Nicola Catena, an Italian, came to Argentina and planted vines in Mendoza in 1902. The most recent generation is Nicolás Catena Zapata and his daughter, Laura. Their focus on high-altitude sites and detailed winemaking knowledge have undoubtedly helped change the status of Argentine Malbecs globally. In addition, Laura helped put a scientific approach to terroir front-and-center when she joined the winery in 1995 and founded the Catena Institute of Wine.
The Institute studies terroir to understand the minute workings of a vineyard—and high-altitude vineyards in particular. They obtained what they call the Catena Cuttings, 135 selections of the Malbec variety for research purposes. In addition, they established weather stations, studied sites parcel by parcel, and began planting in regions outside of Mendoza.

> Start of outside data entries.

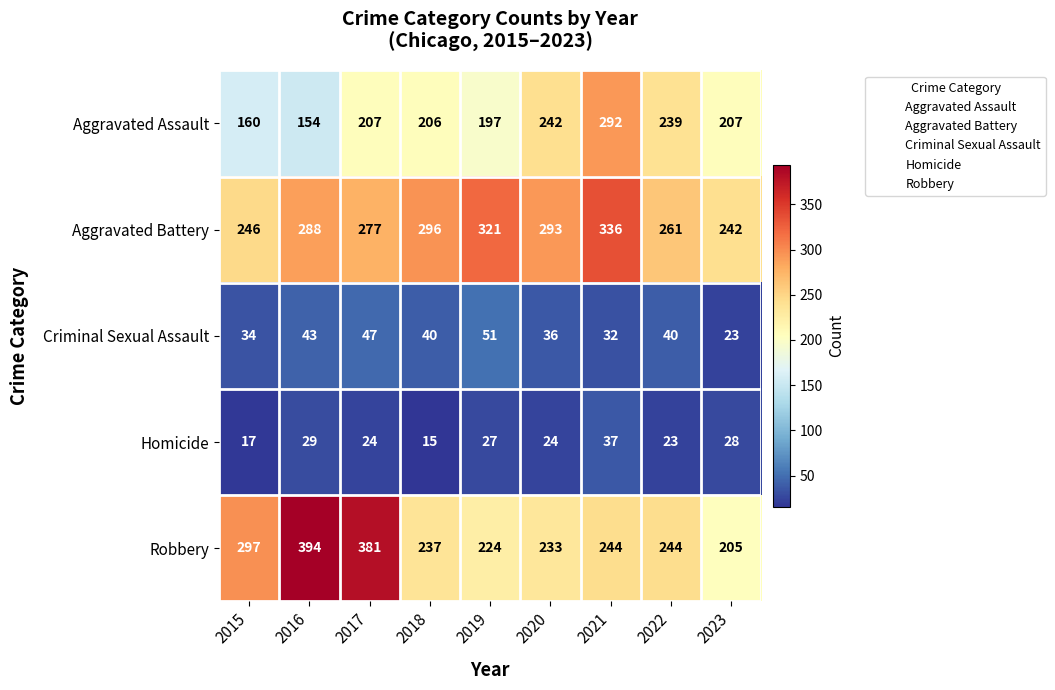

At 2023, list the series in order from smallest to largest.

Criminal Sexual Assault, Homicide, Robbery, Aggravated Assault, Aggravated Battery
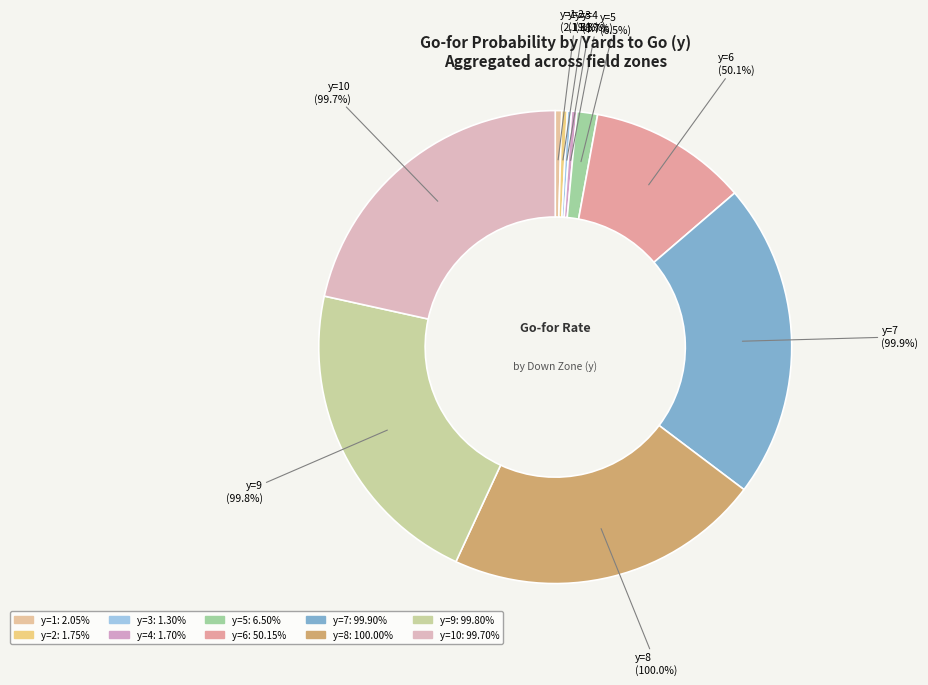

Which slice is the largest?

y=8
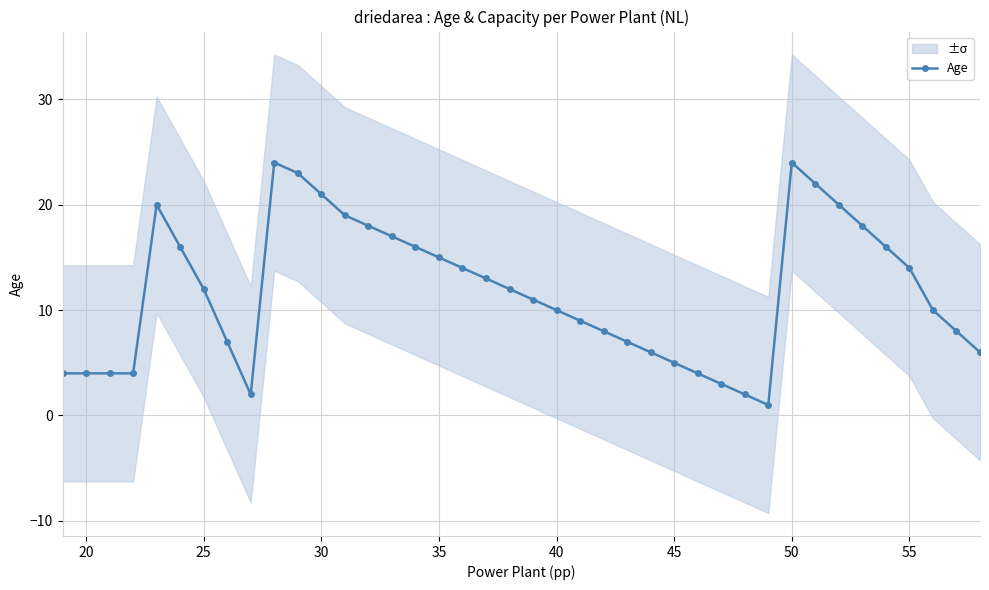

The chart shows a value of 14 at 55. True or false?

True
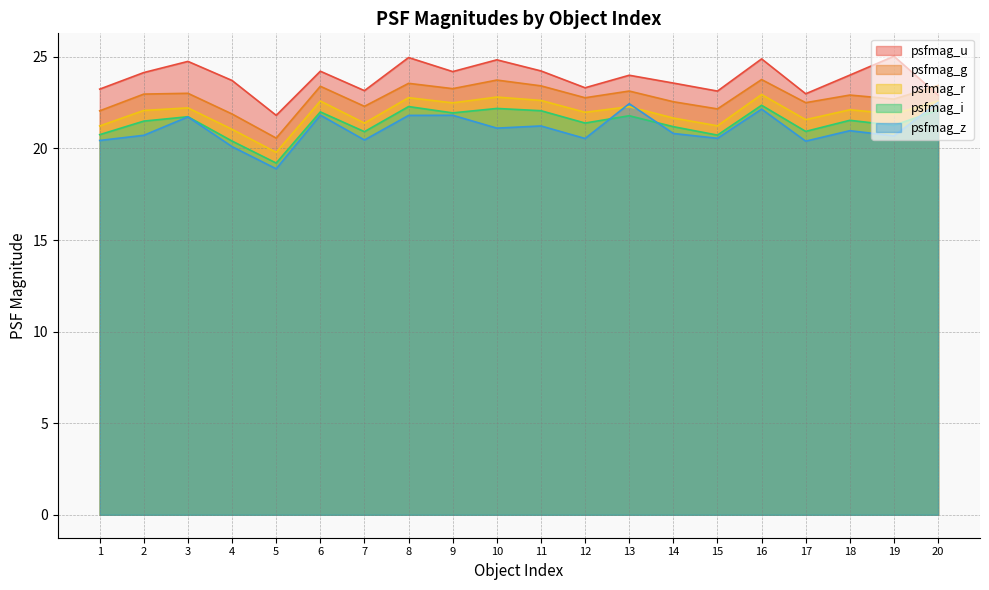

What is the lowest value of the psfmag_g series?

20.6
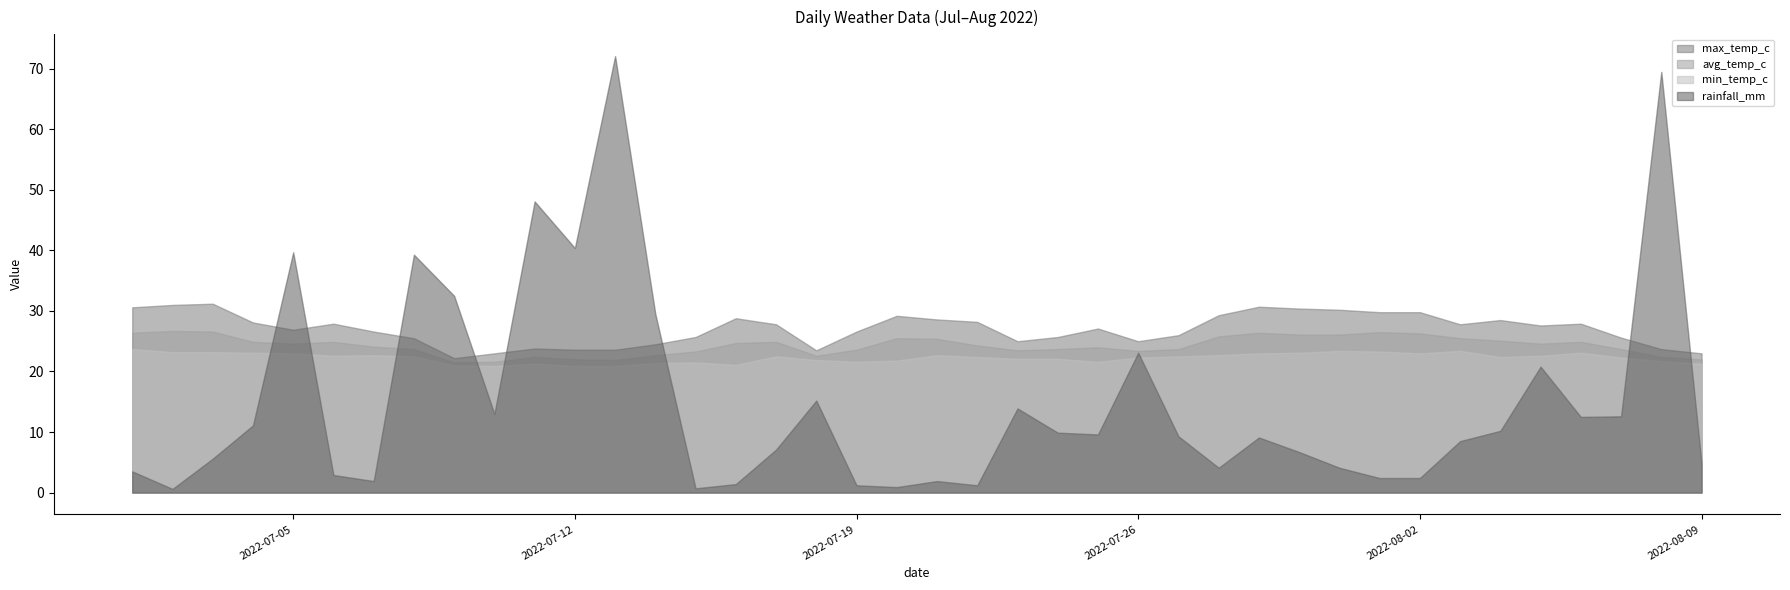

List the series in order of their peak value, highest first.

rainfall_mm, max_temp_c, avg_temp_c, min_temp_c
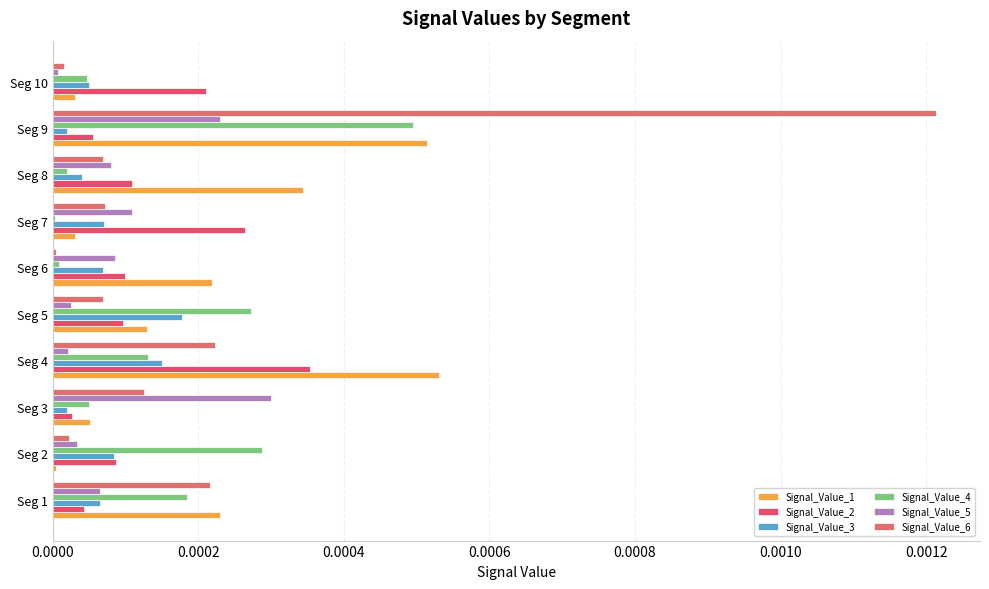

How many data points does each series have?

10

The most studied vineyard is Catena Zapata’s Adrianna cru, seven hectares of calcareous soil and gravel sitting at an altitude of 5,000 feet. The Institute works with the Viticultural and Enology team at Catena Zapata. It has partnerships with UC Davis and Universidad Nacional de Cuyo. Their goal is study terroir in-depth to influence winemaking decisions for a sustainable and thriving future for Argentine wines.
Their most recent research is published in Scientific Reports and helps us scientifically define terroir. Studying Malbec from different parcels for three vintages from 2016 to 2018 led to some definitive and enlightening results. Certain phenolic compounds in Malbec grapes from various and specific parcels showed up consistently over those three vintages. Suppose you’re not familiar with the work of Laura and Catena Zapata. If that case, know that they’re moving the viticultural needle forward with research and data needed to understand the earth and its viticultural products thoroughly. Not to mention, wines from here are exquisite examples of what Argentine wine is and can be with the proper tools.